=== Recorded information ===
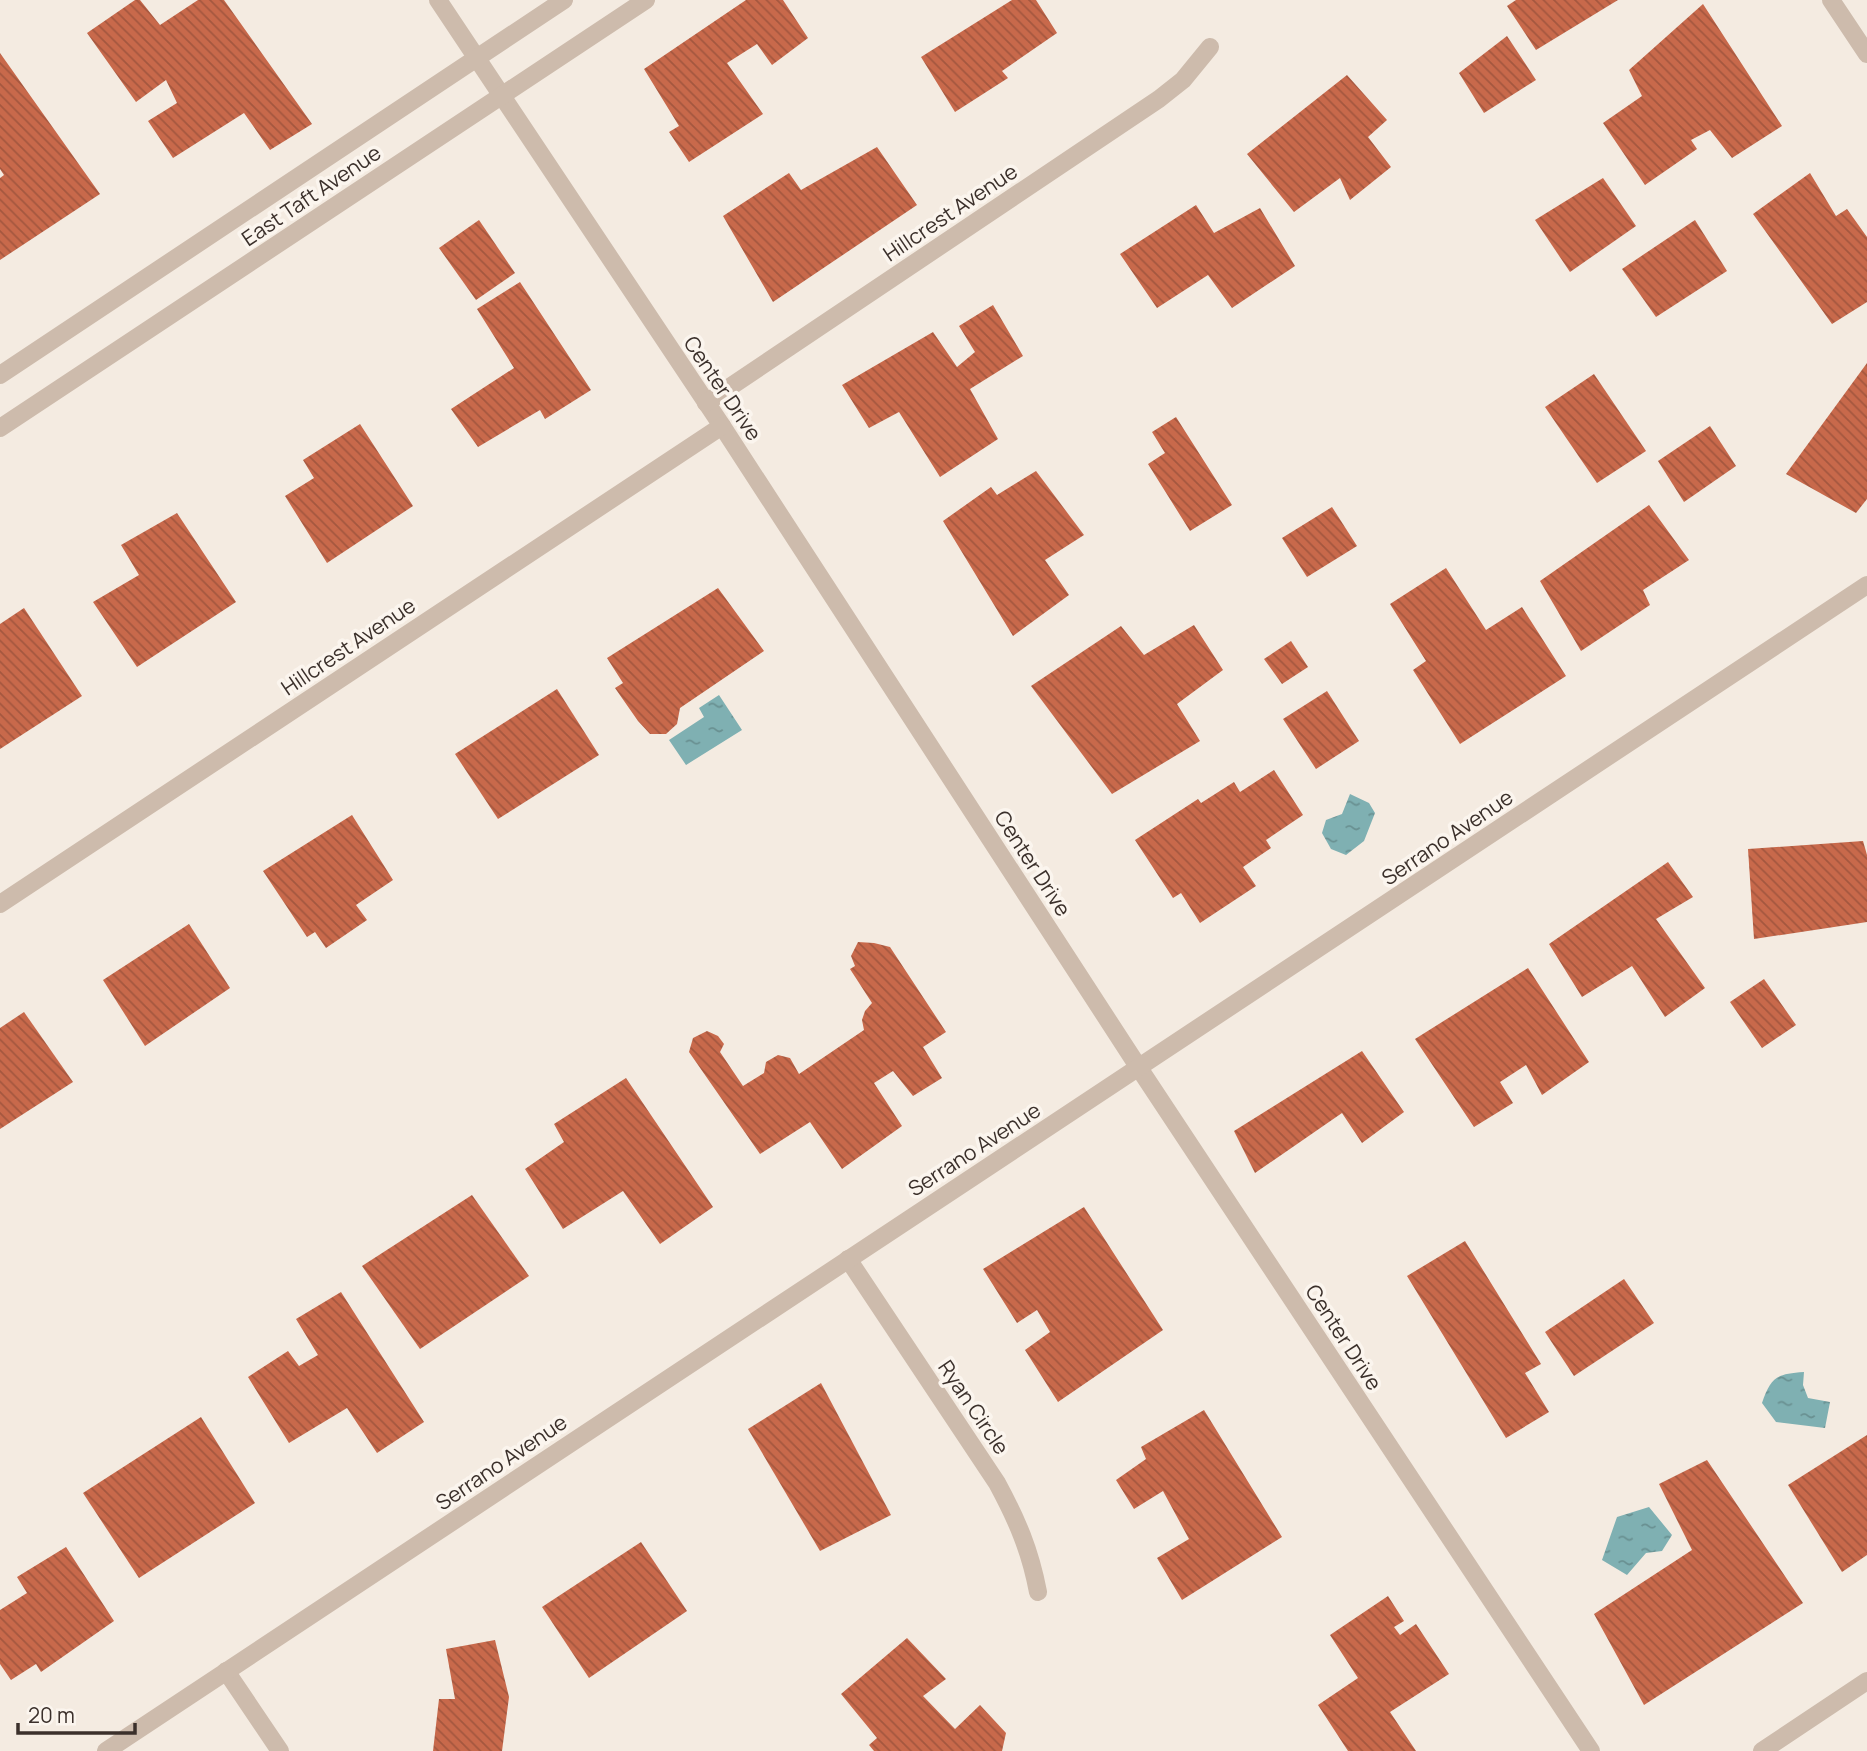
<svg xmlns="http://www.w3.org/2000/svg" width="1867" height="1751" font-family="Manrope,sans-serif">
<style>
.water{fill:url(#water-ripples)}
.building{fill:url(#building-back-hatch)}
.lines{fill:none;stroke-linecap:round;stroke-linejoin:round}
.minor{stroke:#cdbbac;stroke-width:18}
.labels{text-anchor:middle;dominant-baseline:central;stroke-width:7;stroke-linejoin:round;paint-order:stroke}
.street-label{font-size:21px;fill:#3b302b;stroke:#fbf5ee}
</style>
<defs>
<pattern id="water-ripples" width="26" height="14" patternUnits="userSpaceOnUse" patternTransform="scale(1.75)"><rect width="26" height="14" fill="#7fb0b2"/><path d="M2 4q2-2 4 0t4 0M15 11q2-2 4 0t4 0" fill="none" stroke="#699091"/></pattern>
<pattern id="building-back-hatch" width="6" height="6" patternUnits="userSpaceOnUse" patternTransform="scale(1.75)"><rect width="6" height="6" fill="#c8694b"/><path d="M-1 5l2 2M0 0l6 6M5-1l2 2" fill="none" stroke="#a4573f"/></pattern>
</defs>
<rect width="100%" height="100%" fill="#f4ebe1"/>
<g class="water">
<path d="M719,695l23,35 -56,35 -17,-25 35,-23 -5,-9z"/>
<path d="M1350,794l19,9 6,10 -11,28 -18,14 -15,-6 -9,-16 4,-13 16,-6z"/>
<path d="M1804,1372l-1,13 5,13 22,4 -5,26 -49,-6 -14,-19c9,-26 14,-29 42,-31z"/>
<path d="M1649,1507l23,28 -10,16 -16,2 -19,22 -25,-15 15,-43z"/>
</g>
<g class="building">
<path d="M135,0h5l20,25 38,-25h26l88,124 -42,26 -26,-37 -71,45 -25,-37 29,-18 -11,-23 -30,22 -49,-69z"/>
<path d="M746,0h37l25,38 -36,27 -15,-21 -30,19 36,51 -74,48 -20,-30 10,-6 -35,-57z"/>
<path d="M1012,0h24l21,33 -55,38 6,7 -53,34 -34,-55z"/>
<path d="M1516,0h102l-82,50 -29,-44z"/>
<path d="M1703,4l79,122 -50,32 -22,-28 -19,10 6,9 -52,36 -42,-62 39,-27 -13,-26z"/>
<path d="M1507,36l29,44 -52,33 -25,-40z"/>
<path d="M0,53l100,141 -100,66v-82l4,-3 -4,-6z"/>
<path d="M1347,75l40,45 -19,17 23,30 -41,33 -10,-22 -46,34 -47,-58z"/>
<path d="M877,147l40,58 -144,97 -50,-86 66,-43 12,17z"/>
<path d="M1810,173l26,43 11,-7 20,28v65l-35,22 -79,-110z"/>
<path d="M1603,178l33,48 -66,46 -35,-52z"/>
<path d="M1196,205l18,28 46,-25 35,58 -63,42 -24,-33 -51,33 -37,-54z"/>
<path d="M479,220l36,53 -39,27 -37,-52z"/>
<path d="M1695,220l32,51 -71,46 -34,-48z"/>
<path d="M520,282l71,108 -46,29 -5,-9 -62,37 -27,-38 63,-41 -37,-59z"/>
<path d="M993,305l30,51 -53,33 28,50 -58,38 -41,-65 -30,16 -27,-43 91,-53 24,35 18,-15 -16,-26z"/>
<path d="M1867,363v136l-11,14 -70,-39z"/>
<path d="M1594,374l52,77 -49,32 -52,-76z"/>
<path d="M1176,417l56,88 -42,26 -42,-67 17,-11 -13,-21z"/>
<path d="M360,424l53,82 -86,57 -42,-67 29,-18 -11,-18z"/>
<path d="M1710,426l26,40 -52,36 -26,-41z"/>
<path d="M1036,471l48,64 -39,25 24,35 -56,41 -70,-115 48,-34 6,8z"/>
<path d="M1649,505l40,55 -46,30 7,15 -69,46 -41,-70z"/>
<path d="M1332,507l25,39 -50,31 -25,-39z"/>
<path d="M177,513l59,89 -99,65 -44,-65 46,-27 -18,-30z"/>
<path d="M1446,568l40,62 36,-23 44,69 -106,68 -47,-74 13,-9 -36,-57z"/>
<path d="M718,588l46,63 -84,57 -3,16 -11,10h-16l-12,-13 -23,-33 8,-5 -16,-25z"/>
<path d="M24,608l58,88 -82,53v-125z"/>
<path d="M1194,625l29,45 -46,34 23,37 -88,53 -81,-108 90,-60 23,29z"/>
<path d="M1291,641l17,26 -26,17 -18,-25z"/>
<path d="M557,689l42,66 -101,64 -43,-65z"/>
<path d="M1327,691l32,50 -43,28 -33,-50z"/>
<path d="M1274,770l29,45 -37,25 5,8 -28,19 13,19 -56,37 -19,-30 -8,5 -38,-58 63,-41 3,4 33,-21 6,10z"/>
<path d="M352,815l41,65 -37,25 11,15 -41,28 -11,-16 -8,5 -44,-66z"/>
<path d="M1863,841l4,14v67l-113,17 -6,-90z"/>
<path d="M1668,862l25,35 -37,22 49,69 -40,29 -33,-51 -50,31 -33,-53z"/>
<path d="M189,924l41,64 -85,58 -42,-66z"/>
<path d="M858,942l16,1 16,4 56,85 -23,15 19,31 -29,18 -20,-25 -19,12 28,43 -60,43 -32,-47 -50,32 -71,-102 4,-14 14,-7 11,5 6,8 -4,8 23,34 21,-13 2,-11 12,-7 12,3 9,16 65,-44 -2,-10 3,-9 7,-8 -22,-34 5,-3 -4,-10z"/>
<path d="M1528,968l61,94 -47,33 -16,-30 -26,17 13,21 -39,24 -59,-88z"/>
<path d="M1764,979l32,46 -34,23 -32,-46z"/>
<path d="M24,1012l49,70 -73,47v-101z"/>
<path d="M1362,1051l42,61 -42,31 -20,-30 -87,60 -21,-42z"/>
<path d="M626,1078l87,129 -53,37 -37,-53 -60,38 -38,-60 39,-27 -10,-18z"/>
<path d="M472,1195l57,81 -109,73 -58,-83z"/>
<path d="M1084,1207l79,123 -105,72 -33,-52 25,-18 -13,-22 -20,13 -34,-54z"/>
<path d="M1465,1241l76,123 -16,9 24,39 -43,26 -99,-162z"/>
<path d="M1624,1279l30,44 -80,53 -29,-44z"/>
<path d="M341,1292l83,130 -47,31 -30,-45 -58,35 -41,-66 40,-26 11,15 19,-11 -22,-36z"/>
<path d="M821,1383l70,132 -71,36 -72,-122z"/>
<path d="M1204,1410l78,127 -100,63 -25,-42 32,-19 -26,-48 -29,18 -18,-29 30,-21 -5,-12z"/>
<path d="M201,1417l54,86 -116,75 -56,-85z"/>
<path d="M1867,1435v120l-25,17 -54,-87z"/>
<path d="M1707,1460l96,143 -159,102 -50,-91 98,-64 -33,-66z"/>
<path d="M641,1542l46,69 -98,67 -47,-71z"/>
<path d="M66,1547l48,74 -73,51 -5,-8 -25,16 -11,-16v-54l27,-17 -10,-16z"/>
<path d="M1388,1596l16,25 -10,6 6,8 16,-11 33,50 -59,38 26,39h-68l-30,-46 40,-27 -28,-43z"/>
<path d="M907,1638l39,41 -23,17 32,33 25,-24 26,28 -4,18h-128l-5,-6 8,-7 -36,-44z"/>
<path d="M495,1640l14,57 -7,54h-69l6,-52h16l-9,-50z"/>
</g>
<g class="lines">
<g class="minor">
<path d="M438,0l284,426 417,642 452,683"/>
<path d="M1831,0l36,54"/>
<path d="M0,375l564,-375"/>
<path d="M706,403l453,-304 24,-19 27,-33"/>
<path d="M0,428l646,-428"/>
<path d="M0,904l722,-478"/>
<path d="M848,1259l149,224c20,37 33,67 41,109"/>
<path d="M226,1671l54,80"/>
<path d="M106,1751l1761,-1166"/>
<path d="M1762,1751l105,-70"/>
</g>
</g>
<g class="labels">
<g class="street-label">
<text transform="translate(311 195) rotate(-34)">East Taft Avenue</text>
<text transform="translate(950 212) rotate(-34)">Hillcrest Avenue</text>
<text transform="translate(723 388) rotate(56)">Center Drive</text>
<text transform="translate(348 646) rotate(-34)">Hillcrest Avenue</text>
<text transform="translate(1447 837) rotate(-34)">Serrano Avenue</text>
<text transform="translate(1033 863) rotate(57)">Center Drive</text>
<text transform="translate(974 1149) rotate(-33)">Serrano Avenue</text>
<text transform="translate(1344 1337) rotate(57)">Center Drive</text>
<text transform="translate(974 1407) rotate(56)">Ryan Circle</text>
<text transform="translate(501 1462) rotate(-34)">Serrano Avenue</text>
</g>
</g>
<path d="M18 1723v10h117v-10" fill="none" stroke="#3b302b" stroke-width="3.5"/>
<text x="28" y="1723" font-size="21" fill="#3b302b" stroke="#fbf5ee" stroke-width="5" paint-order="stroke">20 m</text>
</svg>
===
* Exercise details: For the word "lines", show every line of the entries that holds it.

* Output below:
.lines{fill:none;stroke-linecap:round;stroke-linejoin:round}
<g class="lines">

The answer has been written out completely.